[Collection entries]
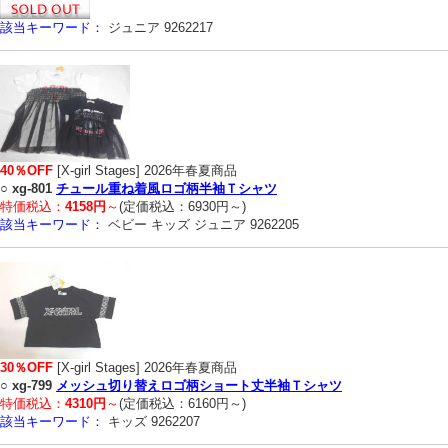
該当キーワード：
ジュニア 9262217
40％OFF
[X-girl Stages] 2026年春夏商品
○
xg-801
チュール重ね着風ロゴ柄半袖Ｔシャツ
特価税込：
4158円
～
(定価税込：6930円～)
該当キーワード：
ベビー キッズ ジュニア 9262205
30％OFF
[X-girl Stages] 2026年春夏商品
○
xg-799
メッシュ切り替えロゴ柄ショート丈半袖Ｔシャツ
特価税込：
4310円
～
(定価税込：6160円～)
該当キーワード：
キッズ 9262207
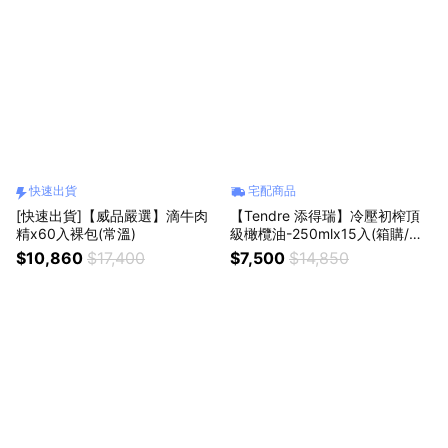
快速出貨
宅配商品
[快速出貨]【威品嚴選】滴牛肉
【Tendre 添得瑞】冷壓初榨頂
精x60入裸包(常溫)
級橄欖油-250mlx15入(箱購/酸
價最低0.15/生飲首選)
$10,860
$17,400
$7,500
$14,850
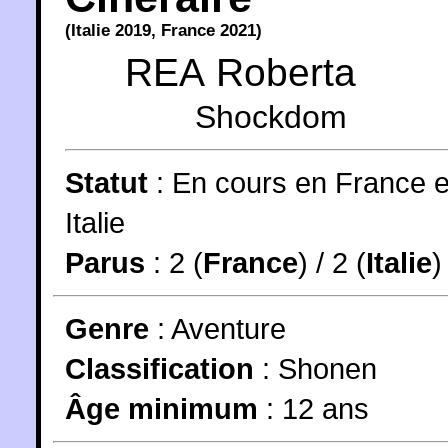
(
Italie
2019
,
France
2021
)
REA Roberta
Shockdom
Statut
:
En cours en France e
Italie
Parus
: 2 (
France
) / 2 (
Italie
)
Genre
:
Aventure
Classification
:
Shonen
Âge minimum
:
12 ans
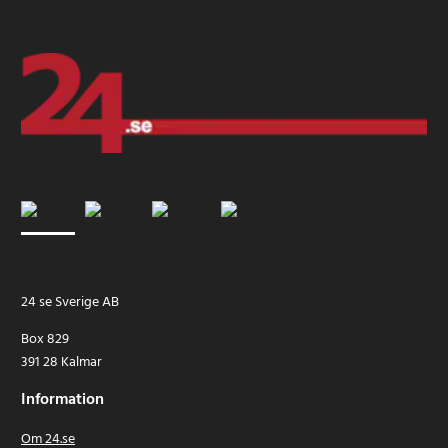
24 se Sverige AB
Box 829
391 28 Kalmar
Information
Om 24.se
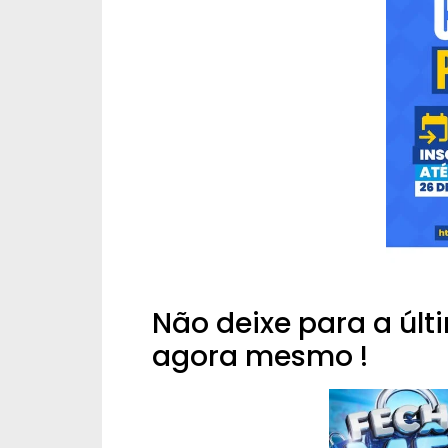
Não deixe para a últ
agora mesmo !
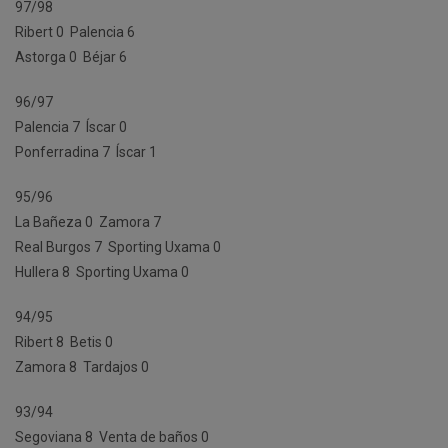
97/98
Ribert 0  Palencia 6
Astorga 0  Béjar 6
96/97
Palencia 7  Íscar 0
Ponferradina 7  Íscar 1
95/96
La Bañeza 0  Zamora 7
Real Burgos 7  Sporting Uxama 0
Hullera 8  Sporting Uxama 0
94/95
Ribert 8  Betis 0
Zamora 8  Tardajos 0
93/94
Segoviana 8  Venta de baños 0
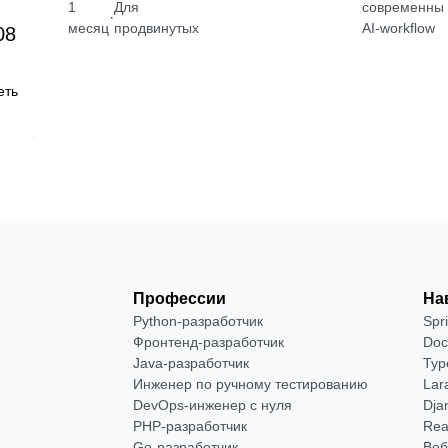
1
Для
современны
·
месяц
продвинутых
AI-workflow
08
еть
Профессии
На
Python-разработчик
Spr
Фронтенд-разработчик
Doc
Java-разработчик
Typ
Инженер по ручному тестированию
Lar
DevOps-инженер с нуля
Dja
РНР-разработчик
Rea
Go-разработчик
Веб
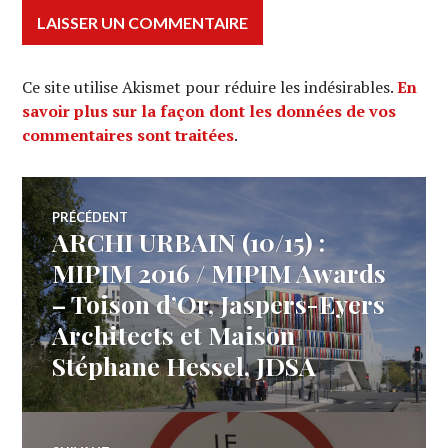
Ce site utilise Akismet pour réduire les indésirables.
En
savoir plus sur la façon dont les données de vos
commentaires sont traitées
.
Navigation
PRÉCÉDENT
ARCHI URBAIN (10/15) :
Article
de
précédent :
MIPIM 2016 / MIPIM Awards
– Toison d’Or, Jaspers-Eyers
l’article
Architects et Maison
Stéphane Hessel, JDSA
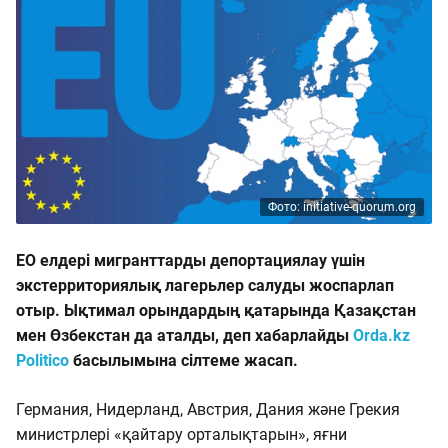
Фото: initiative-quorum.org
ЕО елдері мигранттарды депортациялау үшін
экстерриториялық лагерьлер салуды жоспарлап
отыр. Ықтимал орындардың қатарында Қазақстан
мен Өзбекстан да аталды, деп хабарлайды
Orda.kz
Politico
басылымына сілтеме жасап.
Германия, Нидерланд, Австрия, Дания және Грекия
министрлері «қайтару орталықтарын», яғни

▶ Task to complete: Count the lines in the records above that hold the word "разработчик", and give only that number.

▶ Task output: 5